** Written task **
From the records below, give the number of lines that include the word "format". Add no other words.

[[ Records to process, beginning ]]

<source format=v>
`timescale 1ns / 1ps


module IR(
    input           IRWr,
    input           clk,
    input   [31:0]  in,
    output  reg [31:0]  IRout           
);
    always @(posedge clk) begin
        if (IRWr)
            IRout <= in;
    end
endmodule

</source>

[[ Records to process, end ]]
[[ Records to process, beginning ]]

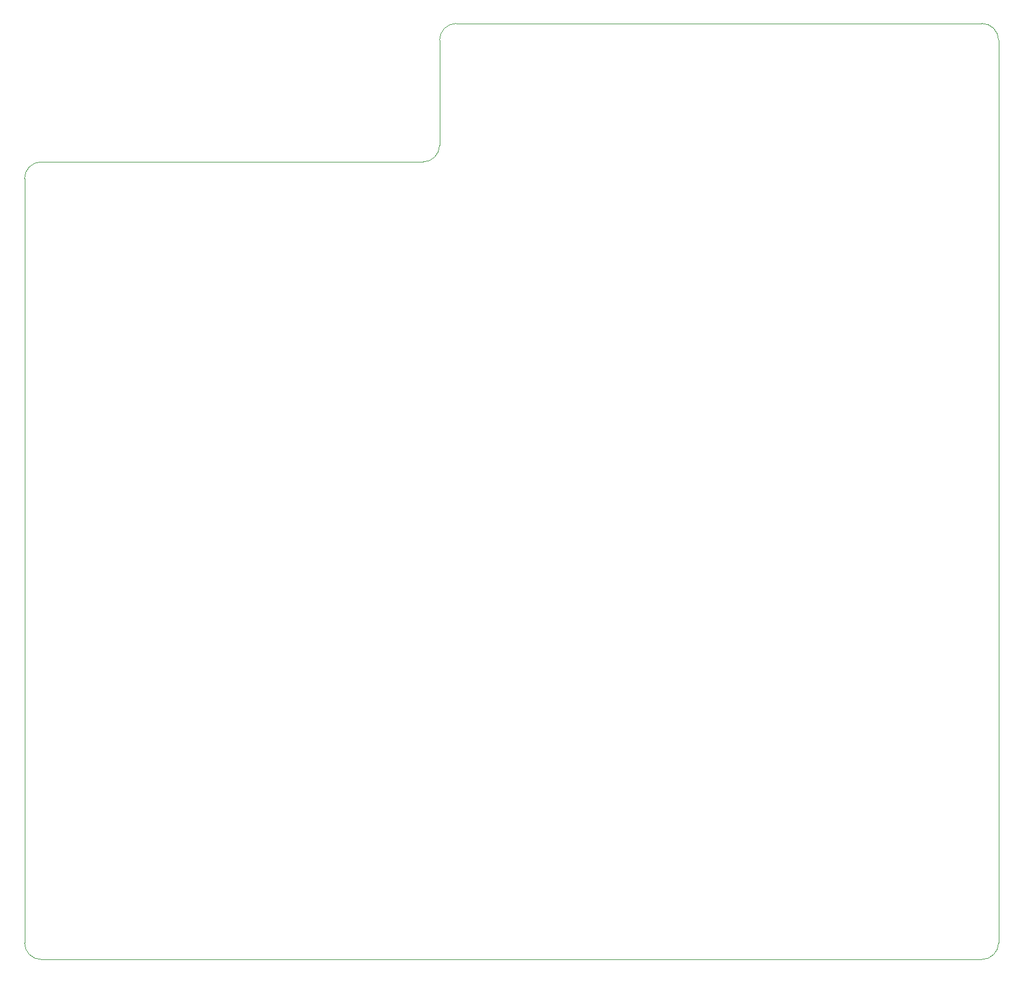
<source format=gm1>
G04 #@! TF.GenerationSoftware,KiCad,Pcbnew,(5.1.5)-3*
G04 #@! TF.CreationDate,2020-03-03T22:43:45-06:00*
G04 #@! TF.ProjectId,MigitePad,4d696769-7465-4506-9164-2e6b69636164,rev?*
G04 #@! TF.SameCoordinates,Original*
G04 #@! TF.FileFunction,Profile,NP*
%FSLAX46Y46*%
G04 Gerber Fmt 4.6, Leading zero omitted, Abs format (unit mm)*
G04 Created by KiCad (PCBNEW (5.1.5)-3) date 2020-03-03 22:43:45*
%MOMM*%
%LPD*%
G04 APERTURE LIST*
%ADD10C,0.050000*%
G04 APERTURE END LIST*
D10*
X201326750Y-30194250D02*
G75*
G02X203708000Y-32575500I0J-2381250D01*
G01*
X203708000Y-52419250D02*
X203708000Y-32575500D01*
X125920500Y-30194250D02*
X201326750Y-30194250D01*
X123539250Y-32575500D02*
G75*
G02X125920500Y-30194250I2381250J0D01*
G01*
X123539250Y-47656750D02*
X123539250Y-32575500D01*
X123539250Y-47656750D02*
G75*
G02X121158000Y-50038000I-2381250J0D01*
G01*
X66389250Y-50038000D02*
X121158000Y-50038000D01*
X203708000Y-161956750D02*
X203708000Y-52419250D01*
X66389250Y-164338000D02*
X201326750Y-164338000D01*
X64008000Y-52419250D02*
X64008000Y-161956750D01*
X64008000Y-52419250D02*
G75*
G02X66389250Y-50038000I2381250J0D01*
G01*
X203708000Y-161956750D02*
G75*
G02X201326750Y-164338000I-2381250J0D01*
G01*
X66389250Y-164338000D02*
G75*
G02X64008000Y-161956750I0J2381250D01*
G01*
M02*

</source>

[[ Records to process, end ]]

** Task result **
3